TASK 1 — In the IPsec thread, how many retransmits does the IKE engine make before the VPN gives up?
TASK 2 — Reproduce the IPsec thread from "Any chance there’s" to "much as possible.".

Thoughts on how I can proceed here?

Try to set such settings on VyOS site.

set vpn ipsec ike-group ike-azure dead-peer-detection action 'restart'
set vpn ipsec ike-group ike-azure dead-peer-detection interval '30'
set vpn ipsec ike-group ike-azure dead-peer-detection timeout '120'

Thanks for that. Will try enabling DPD to see the behavior. Will report back in a few days with results.

Any chance there’s an option that doesn’t require DPD? Even a 30sec downtime (if I set my DPD to 10/30) is a lot in some prod cases, so trying to minimize that as much as possible.

Thanks!

How about using wireguard?

I use Wireguard for many point-to-site things, but most platforms don’t (yet, i’m sure) support it natively. EdgeOS has an installation script that’s mildly clunky but generally works, but things like Azure VPN Gateways don’t support it, and likely never will.

Hey there @Viacheslav still struggling with these ipsec drops. Same logging occurs as above.

I’ve implemented DPD via:

set vpn ipsec ike-group azure dead-peer-detection action 'restart'
set vpn ipsec ike-group azure dead-peer-detection interval '10'
set vpn ipsec ike-group azure dead-peer-detection timeout '30'

Yet I still struggle with the same issues as before - I see the IKE engine retransmitting 5 times, then it kills itself. It’s down long enough that BGP hold timers expire, etc.

Anything I can do to debug this? At first I thought that it could be an issue with actual network-layer connectivity issues, but I’ve ruled that out because:

  • I lose zero pings to anywhere else on the internet (I test several external endpoints and never see so much as a single failed ping) - meaning my own ISP, etc seem to be fine
  • I have this same behavior across multiple ISPs (including Microsoft Azure) on the other end of the IPSec tunnel, and the other end sees zero packet loss to the internet either - meaning it’s not the other end’s ISP, either
  • It’s always the same exact behavior - 5 retransmits, then the VPN kills itself with “giving up after 5 retransmits” - never less than 5. I never see any other retransmits in the logs.

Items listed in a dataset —

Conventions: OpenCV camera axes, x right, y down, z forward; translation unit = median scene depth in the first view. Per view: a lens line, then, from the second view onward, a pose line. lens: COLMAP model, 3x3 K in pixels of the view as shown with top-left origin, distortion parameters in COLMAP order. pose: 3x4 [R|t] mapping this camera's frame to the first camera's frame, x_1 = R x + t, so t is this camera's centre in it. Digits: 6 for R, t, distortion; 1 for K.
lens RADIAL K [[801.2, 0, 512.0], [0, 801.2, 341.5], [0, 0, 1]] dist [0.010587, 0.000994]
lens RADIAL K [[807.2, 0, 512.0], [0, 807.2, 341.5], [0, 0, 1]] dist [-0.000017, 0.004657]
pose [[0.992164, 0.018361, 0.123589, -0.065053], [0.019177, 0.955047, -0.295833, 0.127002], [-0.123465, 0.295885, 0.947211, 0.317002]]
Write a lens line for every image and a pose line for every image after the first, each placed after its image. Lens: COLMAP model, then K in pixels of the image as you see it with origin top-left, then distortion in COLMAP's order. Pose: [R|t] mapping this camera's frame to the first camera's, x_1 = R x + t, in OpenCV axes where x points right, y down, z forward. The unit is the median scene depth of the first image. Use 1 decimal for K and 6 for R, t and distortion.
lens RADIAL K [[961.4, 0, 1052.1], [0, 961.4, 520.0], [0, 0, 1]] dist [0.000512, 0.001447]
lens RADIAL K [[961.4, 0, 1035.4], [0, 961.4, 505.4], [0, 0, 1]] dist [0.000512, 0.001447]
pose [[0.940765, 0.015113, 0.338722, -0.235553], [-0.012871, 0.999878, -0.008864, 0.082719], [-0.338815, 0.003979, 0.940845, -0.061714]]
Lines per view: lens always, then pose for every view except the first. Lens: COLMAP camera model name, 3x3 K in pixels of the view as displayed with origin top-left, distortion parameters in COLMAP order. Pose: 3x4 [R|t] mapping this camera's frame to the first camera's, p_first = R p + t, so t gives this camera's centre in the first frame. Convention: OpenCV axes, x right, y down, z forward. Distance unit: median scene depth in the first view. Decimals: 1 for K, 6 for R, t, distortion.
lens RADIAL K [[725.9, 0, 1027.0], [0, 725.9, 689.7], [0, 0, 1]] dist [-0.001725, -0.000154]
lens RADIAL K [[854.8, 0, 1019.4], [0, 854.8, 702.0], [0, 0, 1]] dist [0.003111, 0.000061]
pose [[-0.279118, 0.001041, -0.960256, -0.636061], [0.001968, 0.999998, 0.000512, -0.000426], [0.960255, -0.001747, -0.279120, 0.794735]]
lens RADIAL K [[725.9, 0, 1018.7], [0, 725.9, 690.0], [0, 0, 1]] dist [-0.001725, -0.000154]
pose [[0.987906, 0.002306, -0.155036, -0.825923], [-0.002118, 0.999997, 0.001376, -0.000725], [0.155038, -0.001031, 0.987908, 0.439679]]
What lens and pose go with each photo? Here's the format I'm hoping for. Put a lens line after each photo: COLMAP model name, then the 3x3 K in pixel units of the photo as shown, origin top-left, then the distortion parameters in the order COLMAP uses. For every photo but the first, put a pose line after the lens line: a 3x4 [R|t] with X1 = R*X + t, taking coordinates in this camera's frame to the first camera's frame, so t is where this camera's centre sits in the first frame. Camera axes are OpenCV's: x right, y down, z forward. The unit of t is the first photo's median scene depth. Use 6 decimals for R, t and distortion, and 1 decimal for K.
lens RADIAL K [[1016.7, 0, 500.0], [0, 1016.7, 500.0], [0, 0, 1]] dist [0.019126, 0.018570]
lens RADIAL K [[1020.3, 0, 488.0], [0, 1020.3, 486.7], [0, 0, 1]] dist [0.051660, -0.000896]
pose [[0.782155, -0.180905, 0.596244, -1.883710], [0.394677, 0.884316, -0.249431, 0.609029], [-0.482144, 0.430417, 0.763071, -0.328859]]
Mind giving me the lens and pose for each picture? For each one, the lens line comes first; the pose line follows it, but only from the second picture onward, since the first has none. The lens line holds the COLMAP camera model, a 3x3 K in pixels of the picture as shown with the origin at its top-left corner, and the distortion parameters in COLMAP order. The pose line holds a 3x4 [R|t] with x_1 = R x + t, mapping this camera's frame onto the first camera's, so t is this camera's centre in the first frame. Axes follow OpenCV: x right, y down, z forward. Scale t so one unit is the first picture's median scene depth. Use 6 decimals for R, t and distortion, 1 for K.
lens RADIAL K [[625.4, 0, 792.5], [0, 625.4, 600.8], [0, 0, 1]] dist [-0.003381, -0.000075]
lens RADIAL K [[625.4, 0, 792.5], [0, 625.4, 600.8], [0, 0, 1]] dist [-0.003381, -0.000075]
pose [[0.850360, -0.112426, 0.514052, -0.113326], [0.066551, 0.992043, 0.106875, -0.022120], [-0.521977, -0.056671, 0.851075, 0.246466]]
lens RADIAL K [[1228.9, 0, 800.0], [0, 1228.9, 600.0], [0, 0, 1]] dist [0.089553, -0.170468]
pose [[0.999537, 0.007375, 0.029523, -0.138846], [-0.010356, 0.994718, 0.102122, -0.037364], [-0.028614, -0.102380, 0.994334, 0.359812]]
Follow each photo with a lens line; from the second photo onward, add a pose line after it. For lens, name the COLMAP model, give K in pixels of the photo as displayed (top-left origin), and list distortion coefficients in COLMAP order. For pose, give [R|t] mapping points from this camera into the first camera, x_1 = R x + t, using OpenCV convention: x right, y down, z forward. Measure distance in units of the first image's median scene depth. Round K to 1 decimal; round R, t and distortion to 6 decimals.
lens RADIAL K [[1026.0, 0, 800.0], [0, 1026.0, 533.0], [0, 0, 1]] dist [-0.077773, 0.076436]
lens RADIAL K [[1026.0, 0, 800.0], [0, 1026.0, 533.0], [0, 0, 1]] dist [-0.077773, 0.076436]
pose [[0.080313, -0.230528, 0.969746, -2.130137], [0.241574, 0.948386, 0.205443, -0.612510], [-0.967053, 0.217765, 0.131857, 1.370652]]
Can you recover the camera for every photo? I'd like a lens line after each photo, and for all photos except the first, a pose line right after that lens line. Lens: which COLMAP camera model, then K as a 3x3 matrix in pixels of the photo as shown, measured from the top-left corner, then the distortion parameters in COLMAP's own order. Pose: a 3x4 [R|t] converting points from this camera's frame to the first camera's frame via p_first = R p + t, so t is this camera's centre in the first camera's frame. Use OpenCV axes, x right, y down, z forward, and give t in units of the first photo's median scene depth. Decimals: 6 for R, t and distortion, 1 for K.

TASK RESPONSE 1 — Five retransmits, never fewer.

TASK RESPONSE 2 —
Any chance there’s an option that doesn’t require DPD? Even a 30sec downtime (if I set my DPD to 10/30) is a lot in some prod cases, so trying to minimize that as much as possible.